Advanced CORBA Programming with C++
Addison Wesley, February 1999
ISBN 0-20137-927-9
Reviewed Apr 2, 1999
This thick (1000+ pages) is probably going to become the number one reference to CORBA. Its authors are long time experts in the CORBA arena and they have been in the OMG since its early inception. The book is divided in six parts. Depending on your level of knowledge in CORBA, you will want to skip the first parts and focus on the last ones.
Part 1 is a fifty-page introduction to CORBA for newcomers. You will find the familiar simple distributed application example and some insight on how things actually work.
Part 2 is a biggy (550 pages) and covers Core CORBA in details : IDL (the language and its mapping to C++), client and server-side C++ mapping. The POA is described in chapter 11 and in 100 pages, the authors give a fairly accurate description of its capabilities and API's.
The last chapter of this part is entirely devoted to life cycle. This is indeed a very tricky part of distributed computing and CORBA is no exception. Developers must be fully aware about how memory ownership is handled throughout the various idioms CORBA uses. This chapter covers Factories in details and also more fine-grained API's like how to use remove() and how to move objects. Although this chapter mostly describes the Life Cycle Service, it also mentions other means to have control over the life cycle of servants, like using the various POA policies (NON_RETAIN) and also includes a description of the Evictor pattern, which manipulates the Active Object Map of the POA and removes idle servants based on an LRU algorithm.
Then the authors examine how the Evictor pattern could be extended to support distributed garbage collection, in order to reclaim the space occupied by servants which were create()d but not destroy()ed. More alternatives are explored : explicit keep-alive (the client has to ping the servant regularly), and more interestingly, reverse keep-alive per object, per-client reverse keep-alive, detection of client disconnection and distributed refcount. All these approaches have drawbacks and the Evictor pattern seems to be the most acceptable compromise until garbage collection is finally added to CORBA (which might take a few years, even though an RFP was submitted to the OMG in August 1998).
This is an extremely interesting chapter even though, as the authors say themselves in its conclusion, it raises more questions than it answers.
Part 3 makes a short (sixty pages) incursion into lower-level details, like the GIOP and Implementation Repositories.
Part 4 is Dynamic CORBA. It details all the mechanisms CORBA offers to manipulate and invoke functions on objects dynamically : the any type, type codes and the (newer) DynAny type.
Part 5 describes three important CORBA services : Naming, Trading and Event. Most of CORBA books have to make a choice at this point : there are a lot of CORBA Services and they are very unevenly specified and implemented throughout the various ORB's. But I have to agree with the choice of these three services : they are probably the most useful and most readily available services to be found as of today.

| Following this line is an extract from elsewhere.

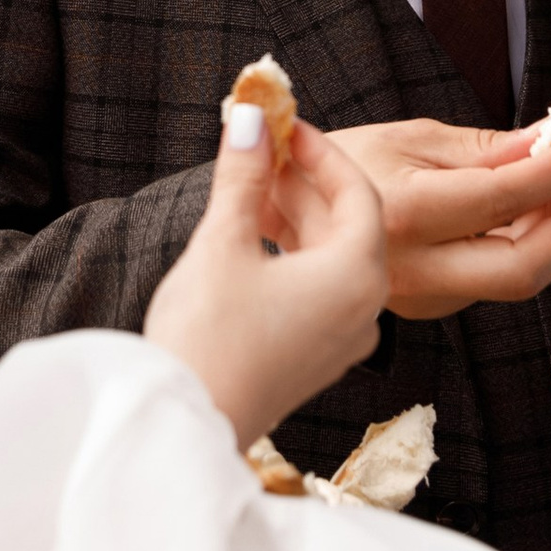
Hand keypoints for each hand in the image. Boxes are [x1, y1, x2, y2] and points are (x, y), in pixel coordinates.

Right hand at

Finally, part 6 explores advanced functionalities of CORBA : multithreading, performance, scalability and maintainability. The multithreading issues are thoroughly explored, including the POA support, and the examples make use of Doug Schmidt's ACE environment, which offers a very wide range of cross-platform support for multi-thread.
This book is a quite impressive piece of work and is a definite must-buy for any C++ CORBA developer. And will probably remain so for quite some time.